Busing changed the town in other ways, too. Many of the natives who moved to the suburbs to escape busing were replaced by younger, more affluent outsiders. Three-deckers that had been rented for generations were sold, floor by floor, as condominiums. The seedy bars that had served generations of longshoremen and factory workers were replaced by gleaming pubs with polished wood and French doors. Whitey’s gambling business suffered, especially as the legal, state-run lottery grew. The 1980s saw him turn to other ways to make money. Extorting the growing number of drug dealers in Southie became his most lucrative business.

The busing crisis affected Billy’s prospects to an even greater extent. His impassioned defense of his neighborhood made him more popular than ever in South Boston.
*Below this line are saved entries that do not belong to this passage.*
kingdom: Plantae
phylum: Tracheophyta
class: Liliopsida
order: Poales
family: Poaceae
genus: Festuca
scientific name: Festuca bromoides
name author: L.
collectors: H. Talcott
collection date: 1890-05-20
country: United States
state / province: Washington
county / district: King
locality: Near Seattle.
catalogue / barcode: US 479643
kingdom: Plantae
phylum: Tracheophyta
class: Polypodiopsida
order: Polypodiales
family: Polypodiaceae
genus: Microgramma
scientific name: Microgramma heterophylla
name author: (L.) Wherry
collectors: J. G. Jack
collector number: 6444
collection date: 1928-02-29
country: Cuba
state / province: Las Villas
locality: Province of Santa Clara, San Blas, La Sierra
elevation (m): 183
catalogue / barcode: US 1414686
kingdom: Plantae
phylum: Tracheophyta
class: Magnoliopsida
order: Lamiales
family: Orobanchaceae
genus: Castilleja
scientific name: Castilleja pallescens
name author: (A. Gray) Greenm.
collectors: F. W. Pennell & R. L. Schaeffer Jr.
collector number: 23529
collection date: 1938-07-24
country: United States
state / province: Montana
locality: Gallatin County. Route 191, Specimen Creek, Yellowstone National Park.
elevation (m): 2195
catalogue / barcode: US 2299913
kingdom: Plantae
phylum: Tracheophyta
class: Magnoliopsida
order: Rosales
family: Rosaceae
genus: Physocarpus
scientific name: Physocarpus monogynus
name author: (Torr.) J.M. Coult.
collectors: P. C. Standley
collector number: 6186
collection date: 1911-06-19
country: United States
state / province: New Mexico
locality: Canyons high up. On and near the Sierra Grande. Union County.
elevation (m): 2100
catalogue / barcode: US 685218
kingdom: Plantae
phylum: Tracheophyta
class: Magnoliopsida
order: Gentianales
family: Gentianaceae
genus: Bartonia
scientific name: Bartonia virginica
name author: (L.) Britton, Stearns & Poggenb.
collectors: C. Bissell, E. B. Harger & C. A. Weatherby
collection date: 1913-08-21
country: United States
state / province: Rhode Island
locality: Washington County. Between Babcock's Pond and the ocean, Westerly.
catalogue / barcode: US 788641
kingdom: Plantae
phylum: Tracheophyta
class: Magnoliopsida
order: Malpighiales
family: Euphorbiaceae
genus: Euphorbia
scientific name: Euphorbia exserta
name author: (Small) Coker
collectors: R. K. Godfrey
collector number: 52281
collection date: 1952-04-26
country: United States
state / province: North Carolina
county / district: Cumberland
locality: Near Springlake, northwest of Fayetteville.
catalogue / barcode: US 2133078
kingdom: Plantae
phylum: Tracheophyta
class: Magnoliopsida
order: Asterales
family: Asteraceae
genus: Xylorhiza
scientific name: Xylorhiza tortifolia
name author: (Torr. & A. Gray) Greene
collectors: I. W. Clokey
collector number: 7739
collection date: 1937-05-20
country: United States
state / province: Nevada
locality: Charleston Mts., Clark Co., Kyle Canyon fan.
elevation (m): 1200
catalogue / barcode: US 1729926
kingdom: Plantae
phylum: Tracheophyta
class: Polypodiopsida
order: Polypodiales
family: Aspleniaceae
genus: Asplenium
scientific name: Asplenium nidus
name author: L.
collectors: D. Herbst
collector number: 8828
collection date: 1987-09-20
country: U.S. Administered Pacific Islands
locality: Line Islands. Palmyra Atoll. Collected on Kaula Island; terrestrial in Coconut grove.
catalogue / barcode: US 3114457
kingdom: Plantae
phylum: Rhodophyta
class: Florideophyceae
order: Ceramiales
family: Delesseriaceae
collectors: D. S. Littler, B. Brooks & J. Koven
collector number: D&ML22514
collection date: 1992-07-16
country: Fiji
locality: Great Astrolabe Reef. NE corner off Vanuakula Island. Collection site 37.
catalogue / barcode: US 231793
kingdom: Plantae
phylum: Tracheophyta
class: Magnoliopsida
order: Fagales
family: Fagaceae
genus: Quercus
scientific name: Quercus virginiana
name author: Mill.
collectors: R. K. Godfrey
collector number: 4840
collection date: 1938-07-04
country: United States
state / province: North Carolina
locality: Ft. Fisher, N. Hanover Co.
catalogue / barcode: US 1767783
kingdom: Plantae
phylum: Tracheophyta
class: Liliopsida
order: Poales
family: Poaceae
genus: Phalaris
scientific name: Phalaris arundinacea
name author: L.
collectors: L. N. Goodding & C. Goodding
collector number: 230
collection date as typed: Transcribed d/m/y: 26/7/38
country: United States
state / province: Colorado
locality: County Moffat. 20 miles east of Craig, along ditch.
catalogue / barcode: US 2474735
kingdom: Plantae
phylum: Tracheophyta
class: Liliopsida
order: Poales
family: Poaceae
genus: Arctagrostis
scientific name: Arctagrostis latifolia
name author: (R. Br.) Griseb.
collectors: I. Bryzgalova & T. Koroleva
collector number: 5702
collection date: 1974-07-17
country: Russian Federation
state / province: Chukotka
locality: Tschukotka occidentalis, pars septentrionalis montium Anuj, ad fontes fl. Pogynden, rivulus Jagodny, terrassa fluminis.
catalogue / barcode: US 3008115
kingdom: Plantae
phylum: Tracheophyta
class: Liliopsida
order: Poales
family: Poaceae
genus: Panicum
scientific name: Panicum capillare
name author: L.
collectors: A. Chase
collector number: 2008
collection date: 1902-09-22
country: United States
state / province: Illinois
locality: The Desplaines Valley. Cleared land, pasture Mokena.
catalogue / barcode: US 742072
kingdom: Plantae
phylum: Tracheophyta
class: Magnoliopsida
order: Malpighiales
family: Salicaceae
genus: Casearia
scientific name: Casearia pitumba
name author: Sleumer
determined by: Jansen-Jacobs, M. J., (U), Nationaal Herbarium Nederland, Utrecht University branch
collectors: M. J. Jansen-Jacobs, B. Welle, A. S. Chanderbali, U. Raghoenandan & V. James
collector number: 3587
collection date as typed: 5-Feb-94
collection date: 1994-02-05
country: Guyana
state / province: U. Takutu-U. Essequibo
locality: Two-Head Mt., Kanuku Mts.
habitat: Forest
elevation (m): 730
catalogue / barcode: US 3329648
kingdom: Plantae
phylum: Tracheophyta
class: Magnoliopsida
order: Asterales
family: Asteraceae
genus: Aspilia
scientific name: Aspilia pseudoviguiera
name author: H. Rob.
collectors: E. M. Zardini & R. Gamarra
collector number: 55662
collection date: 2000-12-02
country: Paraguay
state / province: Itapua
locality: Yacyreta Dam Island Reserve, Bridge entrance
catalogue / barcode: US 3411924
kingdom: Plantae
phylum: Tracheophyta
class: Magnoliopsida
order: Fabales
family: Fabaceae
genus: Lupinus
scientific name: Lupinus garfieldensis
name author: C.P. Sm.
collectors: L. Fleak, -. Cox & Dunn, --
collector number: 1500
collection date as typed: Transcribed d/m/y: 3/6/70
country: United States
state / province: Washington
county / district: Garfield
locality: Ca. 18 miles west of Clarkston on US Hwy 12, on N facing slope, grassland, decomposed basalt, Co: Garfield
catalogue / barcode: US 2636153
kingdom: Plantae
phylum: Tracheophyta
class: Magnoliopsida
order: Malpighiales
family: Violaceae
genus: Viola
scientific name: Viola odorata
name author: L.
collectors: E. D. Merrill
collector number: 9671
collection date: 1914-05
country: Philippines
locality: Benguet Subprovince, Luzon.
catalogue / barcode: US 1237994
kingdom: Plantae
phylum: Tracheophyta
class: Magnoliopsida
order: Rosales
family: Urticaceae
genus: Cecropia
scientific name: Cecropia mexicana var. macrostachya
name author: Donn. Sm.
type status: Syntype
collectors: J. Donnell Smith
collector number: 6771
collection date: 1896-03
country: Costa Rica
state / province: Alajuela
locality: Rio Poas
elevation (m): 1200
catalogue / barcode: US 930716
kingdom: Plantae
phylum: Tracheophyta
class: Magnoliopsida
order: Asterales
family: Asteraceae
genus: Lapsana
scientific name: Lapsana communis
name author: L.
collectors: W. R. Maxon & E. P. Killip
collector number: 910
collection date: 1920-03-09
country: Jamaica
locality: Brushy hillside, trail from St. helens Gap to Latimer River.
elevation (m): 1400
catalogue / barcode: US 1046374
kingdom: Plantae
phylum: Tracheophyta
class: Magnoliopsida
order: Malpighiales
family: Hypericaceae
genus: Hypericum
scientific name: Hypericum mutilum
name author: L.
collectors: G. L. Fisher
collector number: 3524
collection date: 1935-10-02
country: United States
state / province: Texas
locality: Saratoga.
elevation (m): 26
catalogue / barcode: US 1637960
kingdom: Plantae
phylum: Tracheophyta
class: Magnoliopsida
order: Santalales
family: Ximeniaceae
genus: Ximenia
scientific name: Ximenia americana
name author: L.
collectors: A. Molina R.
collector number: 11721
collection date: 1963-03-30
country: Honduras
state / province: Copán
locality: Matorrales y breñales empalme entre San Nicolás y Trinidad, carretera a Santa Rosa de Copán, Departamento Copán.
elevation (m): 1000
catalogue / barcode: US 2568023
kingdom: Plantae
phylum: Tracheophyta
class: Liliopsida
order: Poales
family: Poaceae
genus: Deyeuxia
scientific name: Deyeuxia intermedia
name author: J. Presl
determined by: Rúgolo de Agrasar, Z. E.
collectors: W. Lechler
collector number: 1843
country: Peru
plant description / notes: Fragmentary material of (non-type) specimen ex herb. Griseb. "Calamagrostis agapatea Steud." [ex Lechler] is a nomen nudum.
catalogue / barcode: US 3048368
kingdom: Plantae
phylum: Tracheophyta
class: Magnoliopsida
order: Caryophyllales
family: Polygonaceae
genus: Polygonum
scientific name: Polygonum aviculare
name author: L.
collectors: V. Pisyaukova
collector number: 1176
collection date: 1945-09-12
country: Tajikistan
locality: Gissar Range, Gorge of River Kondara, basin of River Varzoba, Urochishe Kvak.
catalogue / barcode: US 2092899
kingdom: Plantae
But if he was the political pope of Southie, his defiant stance against busing carried with it a perception of intolerance that made him unelectable outside of his own district. His stance, however, did not affect his popularity with peers in the state senate. He became the body’s president in 1978 and held the position for eighteen years, longer than anyone in state history. But his opposition to busing had defined him to an outside world, and his ambitions were permanently circumscribed.